Malgré la baisse des volumes, le chiffre d’affaires du tabac atteint 18,4 milliards d’euros en 2025. Il reste quasi stable depuis 2017 (+ 0,2 % par an). Après les hausses de 2024, les prix évoluent peu en 2025 : le paquet de cigarettes de la marque la plus vendue est passée de 12,54 € à 13 €, tandis que celui du tabac à rouler de la marque la plus vendue est resté stable à 23,90 €.
Pour mémoire, en 2024, moins d’un adulte sur cinq (18-75 ans) déclarait fumer quotidiennement, un niveau historiquement bas. Chez les adolescents, le tabagisme reculait nettement depuis quinze ans : 5,6 % de fumeurs quotidiens chez les lycéens en 2024, contre 30,8 % en 2010. En parallèle, le marché du vapotage est en forte croissance. En 2023, 6,1 % des adultes vapotaient quotidiennement, contre 2,7 % en 2022. Chez les lycéens, cette proportion atteignait 6,8 % en 2024, contre 3,8 % en 2022.
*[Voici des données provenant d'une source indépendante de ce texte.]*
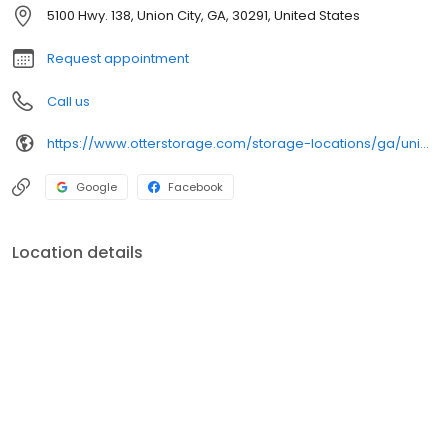
5100 Hwy. 138, Union City, GA, 30291, United States
Request appointment
Call us
https://www.otterstorage.com/storage-locations/ga/union-city/5100-hwy-138
Google
Facebook
Location details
S’agissant de la réduction des risques et du sevrage tabagique, la littérature scientifique souligne les bénéfices potentiels de la cigarette électronique comme outil d’aide à l’arrêt chez certains fumeurs adultes. A la condition qu’il s’agisse d’un vapotage exclusif ! La simple réduction de la consommation de tabac n’est pas considérée comme une stratégie efficace, les dommages étant davantage liés à la durée d’exposition qu’à la quantité fumée. Concernant le vapotage chez les jeunes, les données scientifiques suggèrent un risque d’entrée dans le tabagisme chez les non-fumeurs, même si les recherches se poursuivent. À l’adolescence, le vapotage est également associé à des effets négatifs sur la santé, notamment respiratoires.
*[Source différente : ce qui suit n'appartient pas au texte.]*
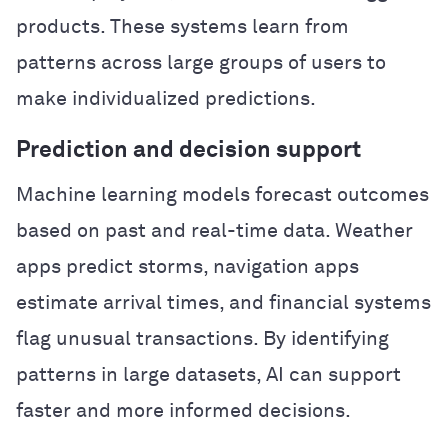
products. These systems learn from
patterns across large groups of users to
make individualized predictions.
Prediction and decision support
Machine learning models forecast outcomes
based on past and real-time data. Weather
apps predict storms, navigation apps
estimate arrival times, and financial systems
flag unusual transactions. By identifying
patterns in large datasets, AI can support
faster and more informed decisions.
Source : Tabagisme et arrêt du tabac en 2025 (27 mai 2026) communiqué de presse et rapport complet (Douchet Marc-Antoine, OFDT ISBN : 978-2-488392-23-5) ; Baromètre de Santé publique France (Pasquereau et al., 2025) ; Lindson N, et al. Electronic cigarettes for smoking cessation. Cochrane Database Syst Rev. 2025 Nov 10;11(11):CD010216 ; Becker TD, Rice TR. Youth vaping: a review and update on global epidemiology, physical and behavioral health risks, and clinical considerations. Eur J Pediatr. 2022 Feb;181(2):453-462.